This creation of a genre is a slow, tedious process, but the e-book is speeding things up. 

To find out how to achieve this result, study how it happened in the past, change the parameters that technology and social networking has changed, and launch a project into that new non-market.  Become a market maker.

Those of My Blood and Dreamspy are good examples.  Original first printing Those of My Blood has sold for $400-$500 in collector-quality condition (that means unread).  Now you can get Those of My Blood for $3.19 and Dreamspy for $3.99 (I don't control the price, the publisher does.)






So how do you think of what to mix up with what to create something "new?"  Or something you haven't ever encountered before? 

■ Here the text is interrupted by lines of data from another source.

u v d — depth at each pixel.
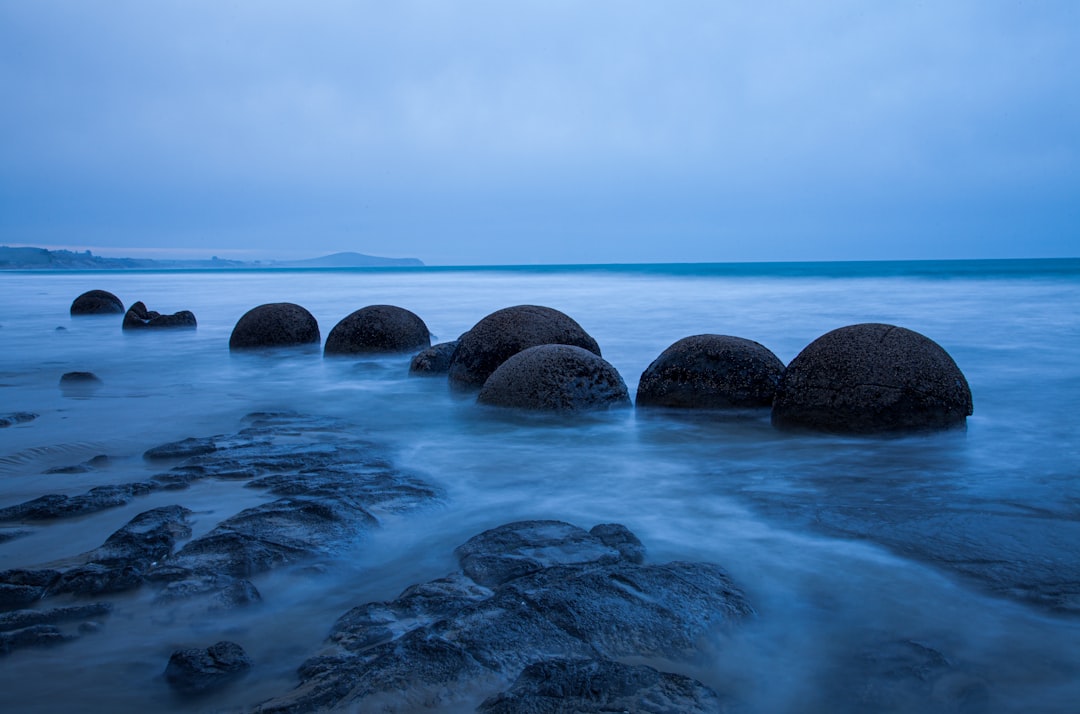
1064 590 4.00
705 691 3.04
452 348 12.11
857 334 7.62
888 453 6.94
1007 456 6.90
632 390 11.14
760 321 22.09
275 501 5.36
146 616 3.80
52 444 7.62
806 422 7.55
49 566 4.22
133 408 9.78
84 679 3.27
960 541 4.72
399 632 3.54
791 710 3.03
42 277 90.44
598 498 5.84
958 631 3.64
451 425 8.42
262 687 3.21
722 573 4.19
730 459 6.89
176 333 20.14
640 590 3.84
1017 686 3.19
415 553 4.70
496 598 3.72
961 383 7.45
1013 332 18.45
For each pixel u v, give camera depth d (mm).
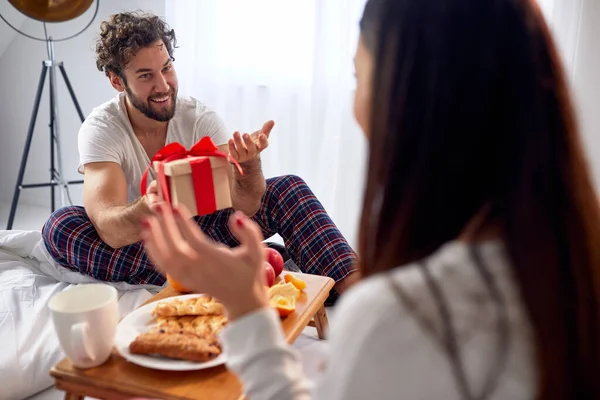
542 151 438
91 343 913
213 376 907
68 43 2988
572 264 432
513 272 429
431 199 457
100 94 2994
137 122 1807
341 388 430
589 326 428
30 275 1692
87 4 2348
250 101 2672
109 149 1714
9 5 2881
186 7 2650
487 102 438
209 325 1032
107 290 990
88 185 1667
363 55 533
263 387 550
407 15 460
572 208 440
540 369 413
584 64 2139
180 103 1895
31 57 3094
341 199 2518
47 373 1307
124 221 1462
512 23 447
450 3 449
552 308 416
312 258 1736
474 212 462
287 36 2535
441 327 413
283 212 1807
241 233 564
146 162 1822
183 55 2715
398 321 416
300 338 1523
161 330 980
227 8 2578
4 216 3098
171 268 563
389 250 476
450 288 427
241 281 564
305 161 2643
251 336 563
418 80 449
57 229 1697
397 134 460
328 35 2420
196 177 1176
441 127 442
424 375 411
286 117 2629
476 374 411
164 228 559
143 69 1658
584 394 430
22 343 1330
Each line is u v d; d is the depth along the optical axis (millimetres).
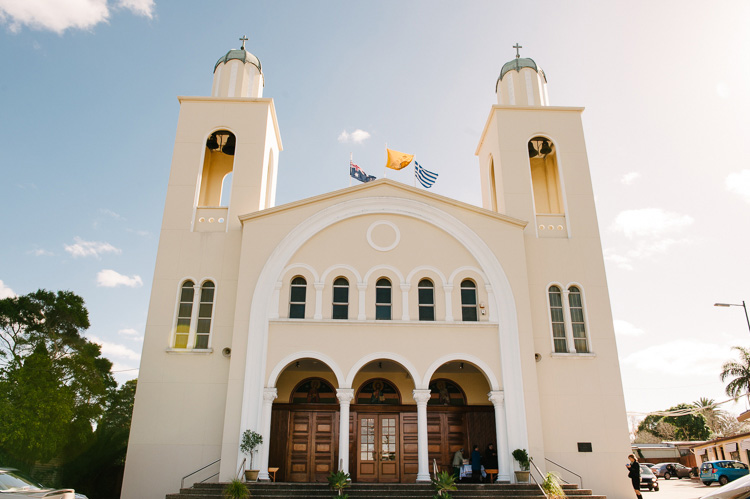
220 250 23375
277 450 22250
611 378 22219
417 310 22047
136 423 20797
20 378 26969
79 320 33906
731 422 81438
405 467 22375
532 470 19891
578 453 21094
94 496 28109
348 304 22078
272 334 21219
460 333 21625
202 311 22703
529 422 20422
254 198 24359
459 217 23391
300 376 23438
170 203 24219
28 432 25562
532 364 21219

Think about popular SETTING, and inject a character that doesn't belong there, living through a story that's familiar from a different setting. 

The same old worn-out Western story can be told in Science Fiction if the Setting has Stars, Space, Spaceships, spacedrives, and space-type hazards to take the place of rattlesnakes, guns and desperadoes.  To be good science fiction, the story needs hazards that aren't now possible.  The characters have to solve problems that can't possibly exist by getting over their notion that the problem does not exist. 

A Vampire on the Moon, in Those of My Blood -- that is just such an "impossible" problem.  The  Vampire is Fantasy element injected into a Science Fiction Setting, then twisted from the Horror Genre into Romance -- another genre where Vampires don't belong  (according to marketers in the 1980's). 

So when venturing to innovate where marketers fear to go, mix-and-match Settings and Characters. 

So suppose instead of a Western, you had a Romance with International Intrigue and Vampires.  But you set the story in the midst of a Galactic War.  The Setting becomes Space, but the Romance drives the plot.

There was a time the marketers didn't know what to do with such a novel. 

I wrote two such orphan-genre novels (Science Fiction Romance) for the St. Martin's Press hardcover SF line in the 1980's.

Both got marvelous reviews, but St. Martins withdrew all advertising efforts from their Science Fiction line for strategic reasons.  The strategy was to publish the hardcover just to distribute to newspapers and magazines for review (because at that time, certain widely read venues would not review a paperback original). 

So they printed only a couple thousand hardcover copies (hence the collector price) and never distributed to bookstores.  You could buy (the month Those of My Blood was published) several hardcover and new paperback Vampire novels by very big name writers who got award attention for their novels. 

But Those of My Blood, a brand new hardcover hailed as my breakout novel, was not on any store bookshelves (except the Independents) the month it was published.  Where Independents special ordered it for those who knew it was forthcoming, they ordered only for the customer who wanted it and didn't put any on the shelves. 

And then neither Those of My Blood or Dreamspy ever made it into Mass Market. 

Eventually, another publisher picked them up, and they did pretty well, getting reprinted several times but only in trade paperback, and finally going out of print.

Then Wildside Press picked them up and now both novels are available in trade paperback and e-book editions. 

There are no sex scenes the way you'd expect now, but at that time sex scenes were not allowed in Science Fiction.  Marion Zimmer Bradley and Ursula LeGuinn changed that, but notice how their sex scenes differ from today's.